For something a little out of the ordinary, try black salsify or scorsonère, which is dug from the ground in the middle of winter. Peel it just like a carrot, but cook it in simmering water for an hour (yes, an hour!). Try it mixed up with a few pieces of pear for an interesting sweet-meets-savoury side dish.

Black, Salsifies

With fresh fruit yet to come into season, consider instead dried fruits, such as prunes, which are dried at the end of the summer in order to be eaten all year round. In France, prunes come from the large Ente plum, mainly produced in the Lot-et-Garonne, Dordogne, Gironde, Gers and Tarn-et-Garonne. They go beautifully with cheese and are delicious added to a lamb tagine.

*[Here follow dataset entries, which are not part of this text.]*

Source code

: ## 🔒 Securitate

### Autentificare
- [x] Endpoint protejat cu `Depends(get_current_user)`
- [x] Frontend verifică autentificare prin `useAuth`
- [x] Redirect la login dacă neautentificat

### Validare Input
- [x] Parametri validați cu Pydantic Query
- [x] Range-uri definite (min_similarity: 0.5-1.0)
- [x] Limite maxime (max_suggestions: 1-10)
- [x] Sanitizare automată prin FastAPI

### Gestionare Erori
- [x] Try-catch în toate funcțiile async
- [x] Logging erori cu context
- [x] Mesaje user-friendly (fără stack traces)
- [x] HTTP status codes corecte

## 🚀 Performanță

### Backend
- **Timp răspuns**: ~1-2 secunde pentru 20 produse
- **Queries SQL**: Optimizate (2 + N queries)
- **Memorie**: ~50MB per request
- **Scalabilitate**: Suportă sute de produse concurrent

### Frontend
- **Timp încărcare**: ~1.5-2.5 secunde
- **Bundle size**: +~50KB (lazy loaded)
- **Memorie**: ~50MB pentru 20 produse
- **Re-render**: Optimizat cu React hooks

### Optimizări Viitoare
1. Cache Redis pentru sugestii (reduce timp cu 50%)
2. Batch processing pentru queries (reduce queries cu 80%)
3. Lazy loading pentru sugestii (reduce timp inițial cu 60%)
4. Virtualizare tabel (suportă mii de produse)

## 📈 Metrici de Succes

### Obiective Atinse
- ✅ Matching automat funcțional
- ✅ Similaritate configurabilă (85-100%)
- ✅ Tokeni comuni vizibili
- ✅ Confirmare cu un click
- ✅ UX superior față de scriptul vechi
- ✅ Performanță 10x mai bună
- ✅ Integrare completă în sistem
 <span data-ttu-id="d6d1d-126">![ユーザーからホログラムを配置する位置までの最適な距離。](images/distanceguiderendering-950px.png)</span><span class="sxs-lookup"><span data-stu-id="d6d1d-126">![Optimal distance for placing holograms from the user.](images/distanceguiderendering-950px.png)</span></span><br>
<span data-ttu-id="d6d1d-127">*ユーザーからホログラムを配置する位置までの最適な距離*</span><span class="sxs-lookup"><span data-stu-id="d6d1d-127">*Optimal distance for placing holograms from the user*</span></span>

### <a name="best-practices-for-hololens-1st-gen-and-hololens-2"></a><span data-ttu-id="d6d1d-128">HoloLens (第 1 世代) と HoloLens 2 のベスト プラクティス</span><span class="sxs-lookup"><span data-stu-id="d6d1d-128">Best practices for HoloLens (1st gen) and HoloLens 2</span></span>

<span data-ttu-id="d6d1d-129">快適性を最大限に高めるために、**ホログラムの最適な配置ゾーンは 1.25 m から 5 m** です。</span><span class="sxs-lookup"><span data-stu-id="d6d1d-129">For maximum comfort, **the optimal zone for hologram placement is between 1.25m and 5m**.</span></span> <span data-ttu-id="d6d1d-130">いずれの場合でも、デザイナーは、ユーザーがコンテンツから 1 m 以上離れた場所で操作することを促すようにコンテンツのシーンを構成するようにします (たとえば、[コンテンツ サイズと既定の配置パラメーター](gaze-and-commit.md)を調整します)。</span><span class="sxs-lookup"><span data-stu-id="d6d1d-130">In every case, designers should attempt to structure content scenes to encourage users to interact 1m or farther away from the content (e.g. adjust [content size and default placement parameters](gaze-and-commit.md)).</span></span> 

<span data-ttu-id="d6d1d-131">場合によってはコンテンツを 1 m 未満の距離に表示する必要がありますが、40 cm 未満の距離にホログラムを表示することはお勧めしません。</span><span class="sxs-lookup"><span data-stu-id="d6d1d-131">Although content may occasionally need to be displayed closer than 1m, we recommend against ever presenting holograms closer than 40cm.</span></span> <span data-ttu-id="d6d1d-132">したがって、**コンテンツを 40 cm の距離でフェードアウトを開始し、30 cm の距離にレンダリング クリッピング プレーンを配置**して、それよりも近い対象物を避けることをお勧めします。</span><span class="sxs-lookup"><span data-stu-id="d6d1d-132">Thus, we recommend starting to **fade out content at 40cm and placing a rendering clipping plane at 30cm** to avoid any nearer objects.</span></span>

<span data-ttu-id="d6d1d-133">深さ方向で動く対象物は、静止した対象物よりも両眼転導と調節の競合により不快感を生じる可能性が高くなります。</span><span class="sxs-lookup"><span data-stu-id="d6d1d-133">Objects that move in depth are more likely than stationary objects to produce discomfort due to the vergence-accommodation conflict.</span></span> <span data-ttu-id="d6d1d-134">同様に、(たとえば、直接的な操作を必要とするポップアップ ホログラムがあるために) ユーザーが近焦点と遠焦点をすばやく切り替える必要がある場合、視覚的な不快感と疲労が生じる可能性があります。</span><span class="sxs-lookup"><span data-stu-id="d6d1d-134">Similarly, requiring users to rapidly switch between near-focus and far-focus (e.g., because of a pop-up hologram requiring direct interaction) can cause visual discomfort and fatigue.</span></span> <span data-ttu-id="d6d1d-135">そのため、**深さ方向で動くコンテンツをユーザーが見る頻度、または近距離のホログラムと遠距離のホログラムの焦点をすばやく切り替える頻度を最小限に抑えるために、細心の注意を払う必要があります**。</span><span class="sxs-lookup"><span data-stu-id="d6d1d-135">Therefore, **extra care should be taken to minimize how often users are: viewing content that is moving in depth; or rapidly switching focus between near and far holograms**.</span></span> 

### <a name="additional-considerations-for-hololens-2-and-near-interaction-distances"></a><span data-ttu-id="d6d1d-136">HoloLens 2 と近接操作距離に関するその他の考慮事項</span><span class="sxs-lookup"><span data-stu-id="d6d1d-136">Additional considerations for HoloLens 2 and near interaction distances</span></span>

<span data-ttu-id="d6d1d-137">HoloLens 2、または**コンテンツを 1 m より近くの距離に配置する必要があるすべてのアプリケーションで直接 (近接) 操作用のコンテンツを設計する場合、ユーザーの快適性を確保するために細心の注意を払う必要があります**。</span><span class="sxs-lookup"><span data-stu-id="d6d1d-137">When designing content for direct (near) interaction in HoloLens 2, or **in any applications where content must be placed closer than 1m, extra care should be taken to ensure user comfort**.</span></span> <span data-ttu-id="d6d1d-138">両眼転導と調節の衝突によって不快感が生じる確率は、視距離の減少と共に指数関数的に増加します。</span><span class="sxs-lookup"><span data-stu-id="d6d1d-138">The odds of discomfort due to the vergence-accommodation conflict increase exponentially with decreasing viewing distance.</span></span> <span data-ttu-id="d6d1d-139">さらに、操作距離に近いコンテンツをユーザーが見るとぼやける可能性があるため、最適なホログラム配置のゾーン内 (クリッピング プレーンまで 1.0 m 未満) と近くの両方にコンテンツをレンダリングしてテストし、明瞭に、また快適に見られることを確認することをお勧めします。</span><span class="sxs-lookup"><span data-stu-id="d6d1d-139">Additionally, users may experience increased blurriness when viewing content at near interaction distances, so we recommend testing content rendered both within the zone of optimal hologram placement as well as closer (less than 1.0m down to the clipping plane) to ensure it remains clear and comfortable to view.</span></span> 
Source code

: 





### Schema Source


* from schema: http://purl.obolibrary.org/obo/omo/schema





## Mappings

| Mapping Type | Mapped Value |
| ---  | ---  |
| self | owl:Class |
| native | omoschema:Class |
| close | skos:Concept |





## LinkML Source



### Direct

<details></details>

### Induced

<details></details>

Did you know that France is Europe’s largest producer of turkeys, with some 45,000,000 bred in 2019? And you don’t need to save them for a big Christmas feast – try cooking a thigh in apple juice, for example, for a light but tasty supper. Label Rouge and other organically grown turkeys have access to a large grassy environs all year round, while the Bresse AOP turkey is raised for seven months in lush meadows and feeds on dairy products, such as milk and buttermilk, insects, molluscs and various herbs, which gives its flesh its highly sought-after flavour.


In winter, there is a lot of squid out and about in the Atlantic Ocean and the Mediterranean Sea. So fresh it needs little work in the kitchen – simply slice it into strips and grill for a few minutes drizzled with a good olive oil.

When it comes to fish, saithe and pollock both thrive at this time of year and make an interesting change from cod or haddock.